**Exercise directions**
Could you transcribe all of the data word for word?

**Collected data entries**
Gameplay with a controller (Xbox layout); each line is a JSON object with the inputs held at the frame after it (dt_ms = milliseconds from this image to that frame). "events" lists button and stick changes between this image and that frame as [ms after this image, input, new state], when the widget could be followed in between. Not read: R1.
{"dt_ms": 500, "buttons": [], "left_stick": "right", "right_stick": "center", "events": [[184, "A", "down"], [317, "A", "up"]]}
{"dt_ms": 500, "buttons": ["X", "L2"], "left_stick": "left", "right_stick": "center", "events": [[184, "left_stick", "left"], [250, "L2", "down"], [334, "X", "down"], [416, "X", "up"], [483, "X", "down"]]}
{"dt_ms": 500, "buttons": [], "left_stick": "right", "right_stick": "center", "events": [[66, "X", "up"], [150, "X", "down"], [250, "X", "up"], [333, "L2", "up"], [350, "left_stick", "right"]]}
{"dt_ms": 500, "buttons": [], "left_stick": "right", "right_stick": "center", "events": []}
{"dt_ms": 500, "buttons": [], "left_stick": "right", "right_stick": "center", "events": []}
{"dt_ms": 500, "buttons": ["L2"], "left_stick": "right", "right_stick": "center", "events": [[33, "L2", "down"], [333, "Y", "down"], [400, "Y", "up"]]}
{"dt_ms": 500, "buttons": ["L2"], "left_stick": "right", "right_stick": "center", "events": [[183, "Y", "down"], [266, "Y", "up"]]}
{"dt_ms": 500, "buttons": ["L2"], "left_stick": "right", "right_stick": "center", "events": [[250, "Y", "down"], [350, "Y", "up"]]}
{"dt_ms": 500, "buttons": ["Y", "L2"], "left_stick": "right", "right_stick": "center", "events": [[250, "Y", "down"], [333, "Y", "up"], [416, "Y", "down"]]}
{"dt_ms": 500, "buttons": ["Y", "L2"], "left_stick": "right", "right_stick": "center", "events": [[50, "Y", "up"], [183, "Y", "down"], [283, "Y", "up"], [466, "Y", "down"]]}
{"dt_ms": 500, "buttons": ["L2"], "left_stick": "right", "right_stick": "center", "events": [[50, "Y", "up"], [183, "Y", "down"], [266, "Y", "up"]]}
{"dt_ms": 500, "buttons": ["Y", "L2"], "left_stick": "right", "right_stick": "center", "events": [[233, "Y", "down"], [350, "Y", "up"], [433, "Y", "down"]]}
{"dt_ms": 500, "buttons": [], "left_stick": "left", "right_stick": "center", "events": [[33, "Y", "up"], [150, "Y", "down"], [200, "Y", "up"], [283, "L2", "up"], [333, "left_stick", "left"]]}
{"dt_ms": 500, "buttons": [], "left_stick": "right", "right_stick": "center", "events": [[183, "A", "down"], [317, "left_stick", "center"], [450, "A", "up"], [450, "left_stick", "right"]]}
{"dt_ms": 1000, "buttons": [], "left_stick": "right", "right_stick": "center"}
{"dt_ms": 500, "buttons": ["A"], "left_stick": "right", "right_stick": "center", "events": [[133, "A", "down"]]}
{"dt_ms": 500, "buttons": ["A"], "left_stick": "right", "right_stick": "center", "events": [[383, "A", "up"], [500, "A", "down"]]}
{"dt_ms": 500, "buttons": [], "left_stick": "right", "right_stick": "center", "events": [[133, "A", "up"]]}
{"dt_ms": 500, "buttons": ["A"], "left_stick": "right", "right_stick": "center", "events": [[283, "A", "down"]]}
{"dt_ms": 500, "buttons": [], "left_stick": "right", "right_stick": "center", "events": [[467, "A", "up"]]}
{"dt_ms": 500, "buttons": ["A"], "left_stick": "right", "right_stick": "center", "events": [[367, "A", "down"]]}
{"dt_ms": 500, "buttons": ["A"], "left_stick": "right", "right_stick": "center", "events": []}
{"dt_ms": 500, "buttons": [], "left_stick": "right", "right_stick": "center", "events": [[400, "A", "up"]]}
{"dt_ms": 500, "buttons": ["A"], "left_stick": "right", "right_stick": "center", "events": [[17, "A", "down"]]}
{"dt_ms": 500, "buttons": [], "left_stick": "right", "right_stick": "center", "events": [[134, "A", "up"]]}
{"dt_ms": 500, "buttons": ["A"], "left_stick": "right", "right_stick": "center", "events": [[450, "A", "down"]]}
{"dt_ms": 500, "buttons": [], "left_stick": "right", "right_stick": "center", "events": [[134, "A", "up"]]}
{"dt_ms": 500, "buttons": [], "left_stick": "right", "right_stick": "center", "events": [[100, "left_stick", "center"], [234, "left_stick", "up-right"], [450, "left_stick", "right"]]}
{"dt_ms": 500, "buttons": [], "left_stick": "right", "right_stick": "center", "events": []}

**Worked solution**
Gameplay with a controller (Xbox layout); each line is a JSON object with the inputs held at the frame after it (dt_ms = milliseconds from this image to that frame). "events" lists button and stick changes between this image and that frame as [ms after this image, input, new state], when the widget could be followed in between. Not read: R1.
{"dt_ms": 500, "buttons": [], "left_stick": "right", "right_stick": "center", "events": [[184, "A", "down"], [317, "A", "up"]]}
{"dt_ms": 500, "buttons": ["X", "L2"], "left_stick": "left", "right_stick": "center", "events": [[184, "left_stick", "left"], [250, "L2", "down"], [334, "X", "down"], [416, "X", "up"], [483, "X", "down"]]}
{"dt_ms": 500, "buttons": [], "left_stick": "right", "right_stick": "center", "events": [[66, "X", "up"], [150, "X", "down"], [250, "X", "up"], [333, "L2", "up"], [350, "left_stick", "right"]]}
{"dt_ms": 500, "buttons": [], "left_stick": "right", "right_stick": "center", "events": []}
{"dt_ms": 500, "buttons": [], "left_stick": "right", "right_stick": "center", "events": []}
{"dt_ms": 500, "buttons": ["L2"], "left_stick": "right", "right_stick": "center", "events": [[33, "L2", "down"], [333, "Y", "down"], [400, "Y", "up"]]}
{"dt_ms": 500, "buttons": ["L2"], "left_stick": "right", "right_stick": "center", "events": [[183, "Y", "down"], [266, "Y", "up"]]}
{"dt_ms": 500, "buttons": ["L2"], "left_stick": "right", "right_stick": "center", "events": [[250, "Y", "down"], [350, "Y", "up"]]}
{"dt_ms": 500, "buttons": ["Y", "L2"], "left_stick": "right", "right_stick": "center", "events": [[250, "Y", "down"], [333, "Y", "up"], [416, "Y", "down"]]}
{"dt_ms": 500, "buttons": ["Y", "L2"], "left_stick": "right", "right_stick": "center", "events": [[50, "Y", "up"], [183, "Y", "down"], [283, "Y", "up"], [466, "Y", "down"]]}
{"dt_ms": 500, "buttons": ["L2"], "left_stick": "right", "right_stick": "center", "events": [[50, "Y", "up"], [183, "Y", "down"], [266, "Y", "up"]]}
{"dt_ms": 500, "buttons": ["Y", "L2"], "left_stick": "right", "right_stick": "center", "events": [[233, "Y", "down"], [350, "Y", "up"], [433, "Y", "down"]]}
{"dt_ms": 500, "buttons": [], "left_stick": "left", "right_stick": "center", "events": [[33, "Y", "up"], [150, "Y", "down"], [200, "Y", "up"], [283, "L2", "up"], [333, "left_stick", "left"]]}
{"dt_ms": 500, "buttons": [], "left_stick": "right", "right_stick": "center", "events": [[183, "A", "down"], [317, "left_stick", "center"], [450, "A", "up"], [450, "left_stick", "right"]]}
{"dt_ms": 1000, "buttons": [], "left_stick": "right", "right_stick": "center"}
{"dt_ms": 500, "buttons": ["A"], "left_stick": "right", "right_stick": "center", "events": [[133, "A", "down"]]}
{"dt_ms": 500, "buttons": ["A"], "left_stick": "right", "right_stick": "center", "events": [[383, "A", "up"], [500, "A", "down"]]}
{"dt_ms": 500, "buttons": [], "left_stick": "right", "right_stick": "center", "events": [[133, "A", "up"]]}
{"dt_ms": 500, "buttons": ["A"], "left_stick": "right", "right_stick": "center", "events": [[283, "A", "down"]]}
{"dt_ms": 500, "buttons": [], "left_stick": "right", "right_stick": "center", "events": [[467, "A", "up"]]}
{"dt_ms": 500, "buttons": ["A"], "left_stick": "right", "right_stick": "center", "events": [[367, "A", "down"]]}
{"dt_ms": 500, "buttons": ["A"], "left_stick": "right", "right_stick": "center", "events": []}
{"dt_ms": 500, "buttons": [], "left_stick": "right", "right_stick": "center", "events": [[400, "A", "up"]]}
{"dt_ms": 500, "buttons": ["A"], "left_stick": "right", "right_stick": "center", "events": [[17, "A", "down"]]}
{"dt_ms": 500, "buttons": [], "left_stick": "right", "right_stick": "center", "events": [[134, "A", "up"]]}
{"dt_ms": 500, "buttons": ["A"], "left_stick": "right", "right_stick": "center", "events": [[450, "A", "down"]]}
{"dt_ms": 500, "buttons": [], "left_stick": "right", "right_stick": "center", "events": [[134, "A", "up"]]}
{"dt_ms": 500, "buttons": [], "left_stick": "right", "right_stick": "center", "events": [[100, "left_stick", "center"], [234, "left_stick", "up-right"], [450, "left_stick", "right"]]}
{"dt_ms": 500, "buttons": [], "left_stick": "right", "right_stick": "center", "events": []}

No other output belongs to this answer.